** Problem **
Please tally the lines of the listing that hold the string "main", and reply with that total only.

** Data for review **

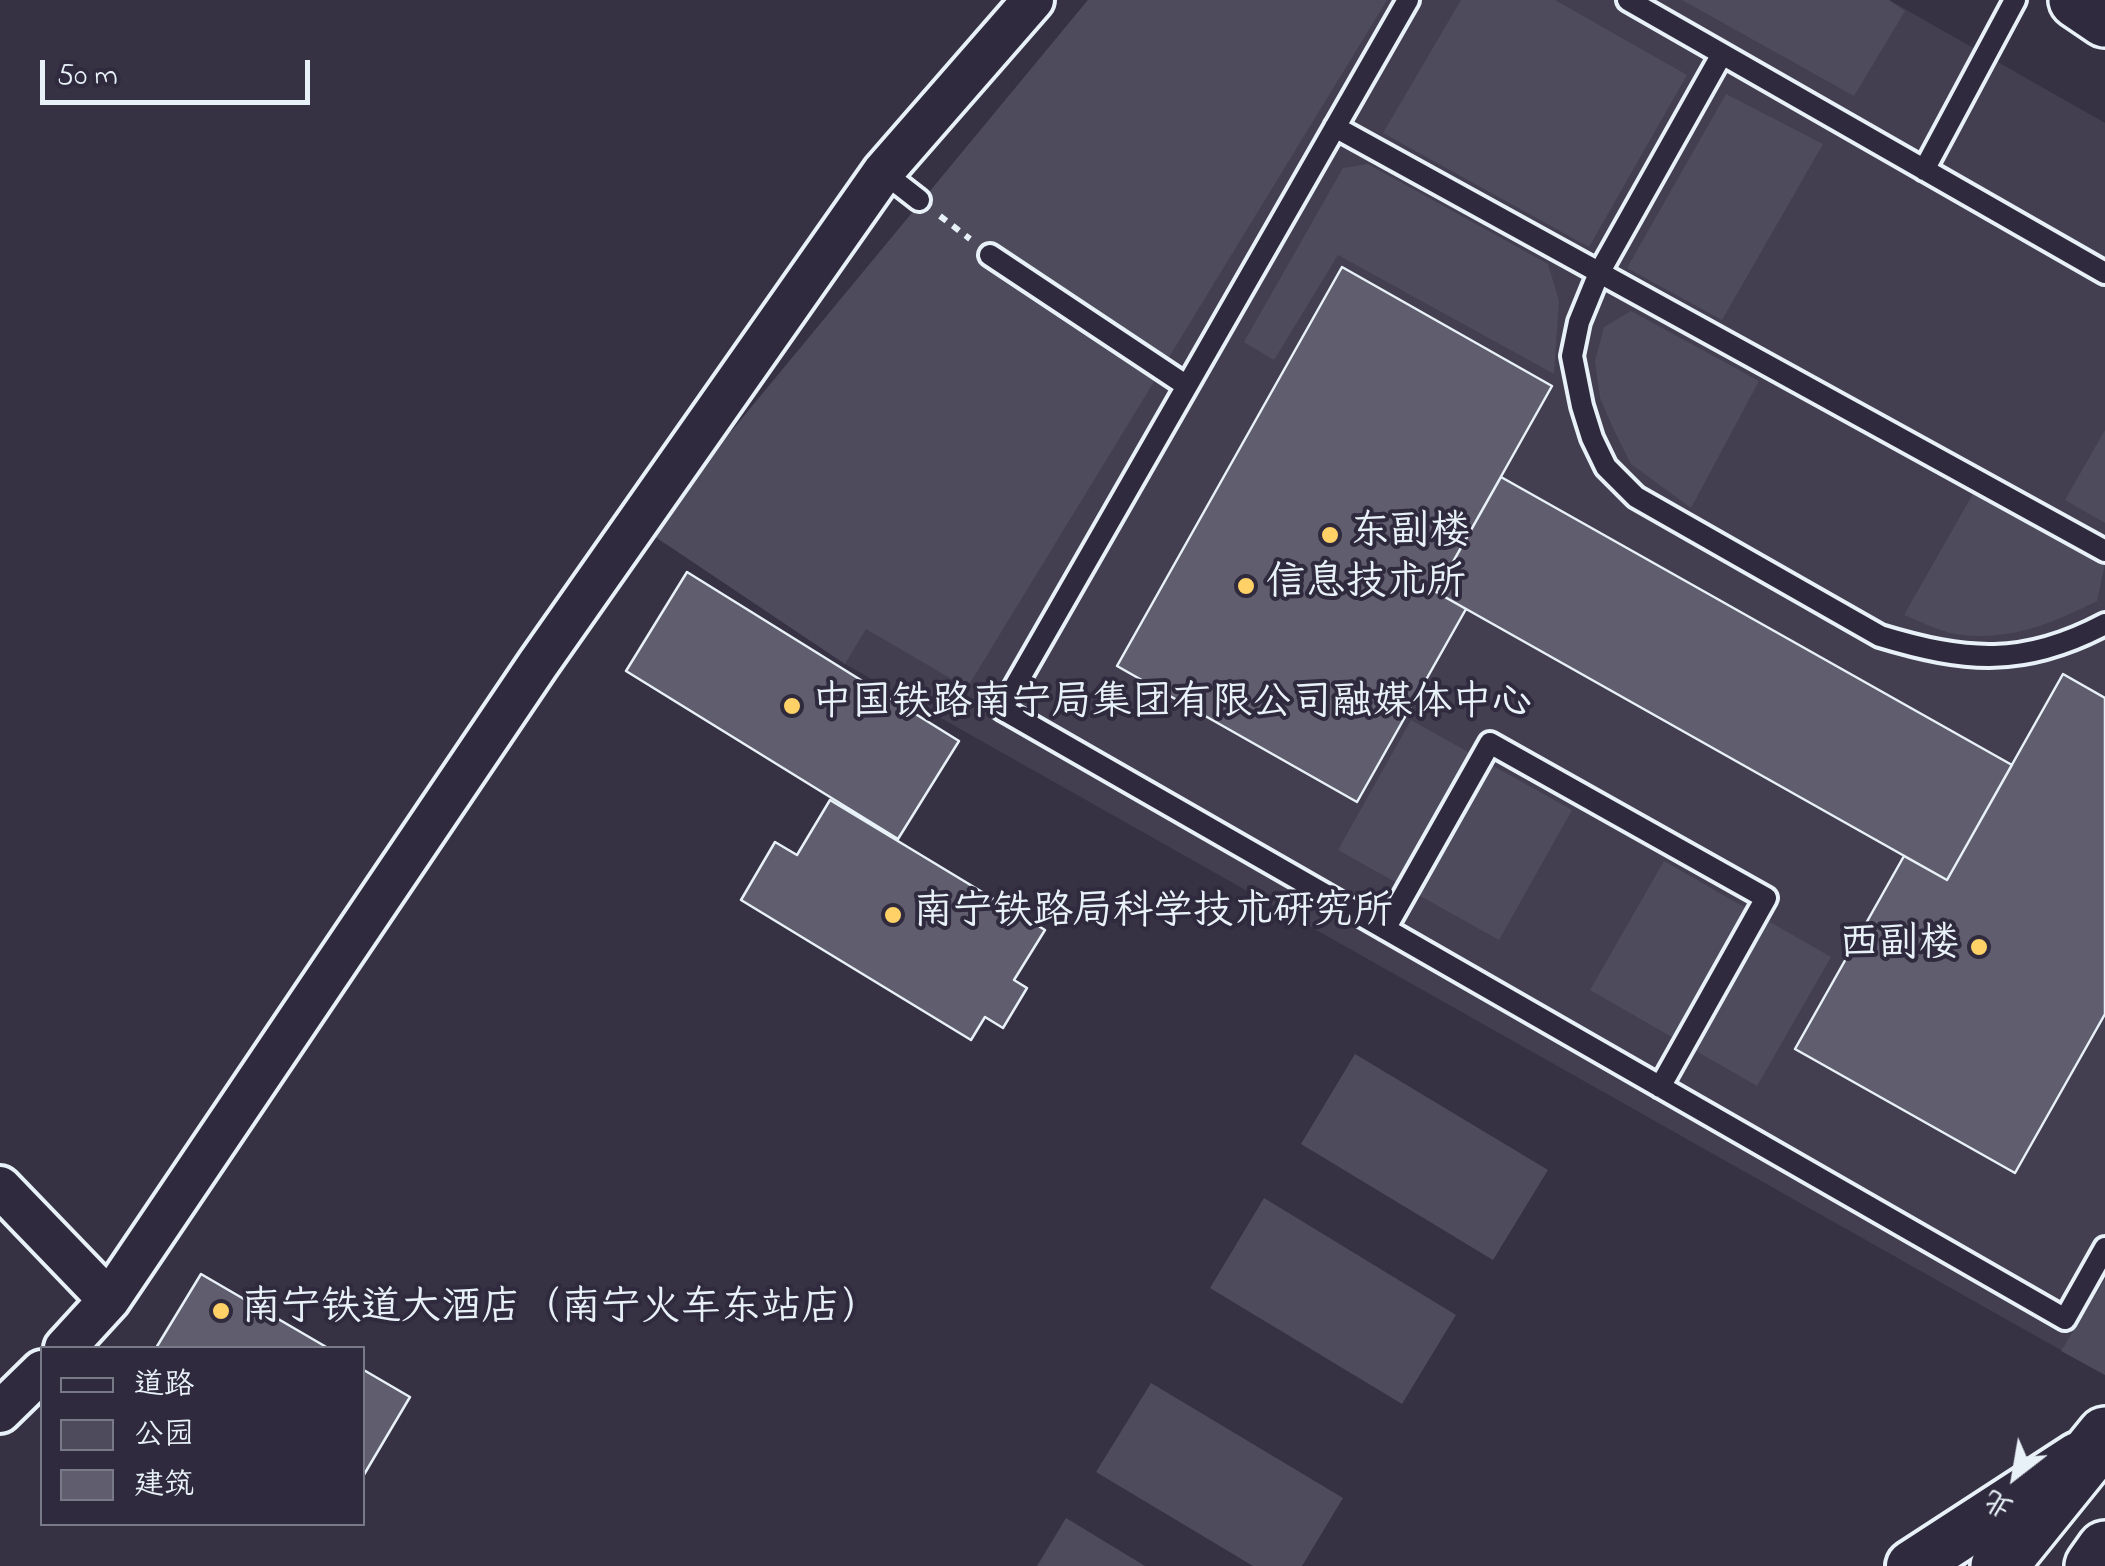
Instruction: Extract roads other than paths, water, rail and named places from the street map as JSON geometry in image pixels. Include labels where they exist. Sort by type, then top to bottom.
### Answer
[{"type":"main road","points":[[2077,0],[2105,19]]},
{"type":"main road","points":[[1999,1566],[2100,1441]]},
{"type":"main road","points":[[2018,1566],[2100,1441]]},
{"type":"main road","points":[[2092,1566],[2105,1548]]},
{"type":"street","points":[[67,1346],[109,1300],[538,664],[883,172],[1033,0]]},
{"type":"street","points":[[0,1187],[109,1300]]},
{"type":"street","points":[[0,1412],[40,1373]]},
{"type":"street","points":[[1912,1566],[2100,1441]]},
{"type":"lane","points":[[1408,0],[1002,709],[2064,1319],[2105,1248]]},
{"type":"lane","points":[[1628,0],[1924,170],[2102,265]]},
{"type":"lane","points":[[1924,170],[2015,0]]},
{"type":"lane","points":[[1722,54],[1599,273],[1579,322],[1572,356],[1582,406],[1606,467],[1636,497],[1880,636],[1962,655],[2016,657],[2073,641],[2105,624]]},
{"type":"lane","points":[[1335,127],[2105,550]]},
{"type":"lane","points":[[883,172],[920,200]]},
{"type":"lane","points":[[990,255],[1187,386]]},
{"type":"lane","points":[[1385,929],[1490,743],[1766,898],[1660,1087]]},
{"type":"place","name":"东副楼","points":[[1330,535]]},
{"type":"place","name":"信息技术所","points":[[1246,586]]},
{"type":"place","name":"中国铁路南宁局集团有限公司融媒体中心","points":[[792,706]]},
{"type":"place","name":"南宁铁路局科学技术研究所","points":[[893,915]]},
{"type":"place","name":"西副楼","points":[[1979,947]]},
{"type":"place","name":"南宁铁道大酒店（南宁火车东站店）","points":[[221,1311]]}]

** Response box **
4